The killings that occurred at 5:10 p.m. on Dec. 20 in Paniqui, Tarlac, ushered in Christmas week—a distressingly apt illustration of what life has become in these parts. Even if Nuezca’s child deletes her own video of the killings, perhaps in a shocked (or maybe not) reaction to the turn of events, others have spread far and wide through social media, recording the dark deed for all time. There is simply no way Nuezca, 46, can get away with murder.
Or can he? A culture of impunity has so permeated the police force that the phrase is now bromide, used ever so constantly to protest police crimes and misdemeanors but generally denied or ignored by an administration that coddles killer cops. Among other cases, the killing by police in November 2016 of Mayor Rolando Espinosa of Albuera, Leyte, then in jail and awaiting trial on drug charges, is unforgettable: The National Bureau of Investigation called it a rubout and not a shootout as claimed by the 19-member police team that killed Espinosa and another inmate while supposedly serving a warrant in the dead of night. Nonetheless, President Duterte said he would not let the officers go to jail, pointing out that the NBI and the Department of Justice (DOJ) were under him. The DOJ forthwith downgraded the charges from murder to homicide and allowed bail for them. In July 2017, then Philippine National Police chief Bato dela Rosa announced that the officers had been reinstated and the administrative case against them resolved—even qualifying them for promotion.
A resident of Paniqui and assigned to the Parañaque City Police Crime Laboratory, Nuezca fled the scene on a motorcycle and surrendered himself and his firearm more than an hour later to police in Rosales, Pangasinan. The Paniqui police now have him in custody; he has since been charged with two counts of murder. Expectedly—the citizenry still to be fully inured to murder—outrage over the killings has erupted, exacerbated by reports that Nuezca holds a record of grave misconduct (homicide) and serious neglect of duty cases that have since been dropped or dismissed, as well as 31 days of suspension meted out for refusing to undergo a drug test and leaving the testing area without official clearance. Hardly a pristine record on which to raise a daughter, for her to take profound pride in.
Malacañang mouthpiece Harry Roque blithely says Nuezca is just some rotten guy—“isang bugok”—in the police force.

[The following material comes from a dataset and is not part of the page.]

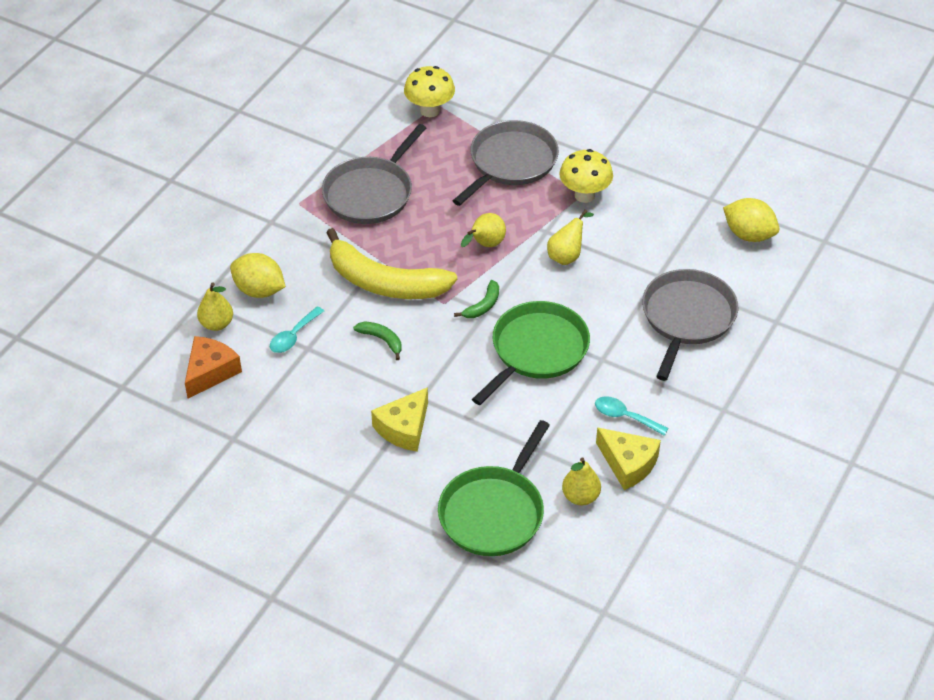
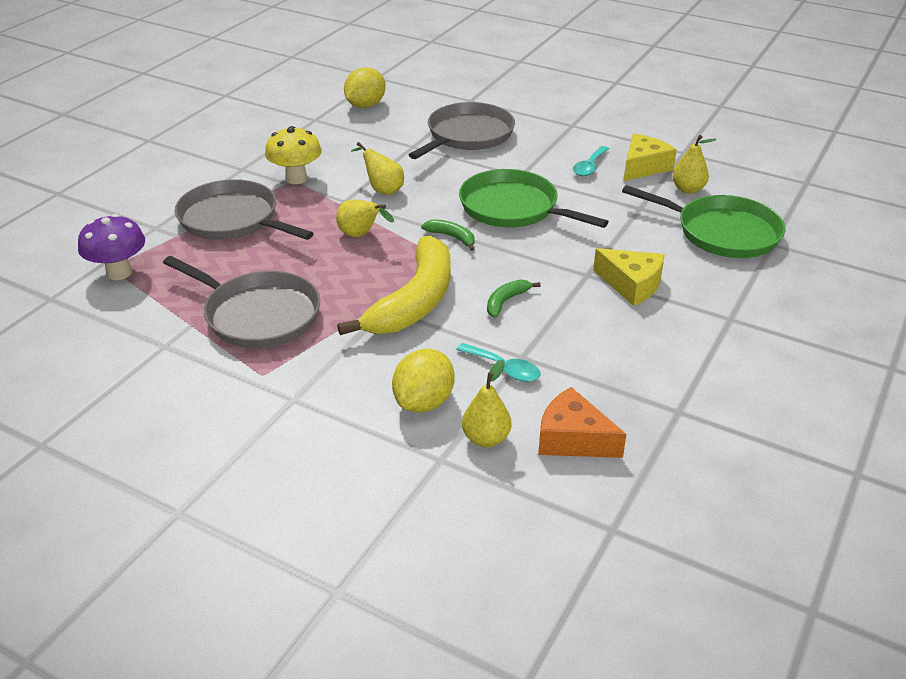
camera: 90 degrees left, 10 degrees down
(429, 110) = (119, 273): yellow mushroom -> purple mushroom
(687, 318) = (467, 135): grey pan -> grey pan turned 105 degrees clockwise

But of such stuff are many PNP members apparently made these days, and highly paid, too, earning higher than the medical frontliners who risk their lives in the service of other Filipinos afflicted by COVID-19, and who have to beg for their measly hazard pay. We mean those who kidnapped Korean businessman Jee Ick-joo, executed him, burned his corpse, flushed his ashes down the toilet—and still demanded ransom from his widow. Those who accused teenager Kian delos Santos of pushing drugs, then shooting him dead as he pleaded that he still had an exam the next day to study for. Those who, per the NBI, murdered mentally disturbed ex-soldier Winston Ragos and planted a gun in his bag after an argument over supposed violation of quarantine rules. The recently arrested Taguig cop who extorted P15,000 from a small businessman purportedly listed as a drug offender and marked for “neutralization.” The killers of thousands of petty pushers/users under the aegis of the war on drugs. Ad nauseam.
The argument between Nuezca and the Gregorios was said to stem from a private matter: the use of a “boga” (makeshift cannon) as well as right-of-way issues. But as former Solicitor General Florin Hilbay correctly notes, “the use of a firearm and the mindset to kill without hesitation are political, not private, matters.”
This is the political reality—the President ordering lawmen to shoot quickly in a speech on Dec. 3: “I’m telling … the uniformed personnel, do your duty. Do it in accordance with law pero be alert and be wise. Alam mo, kaunting pagkakamali lang, barilin mo na.”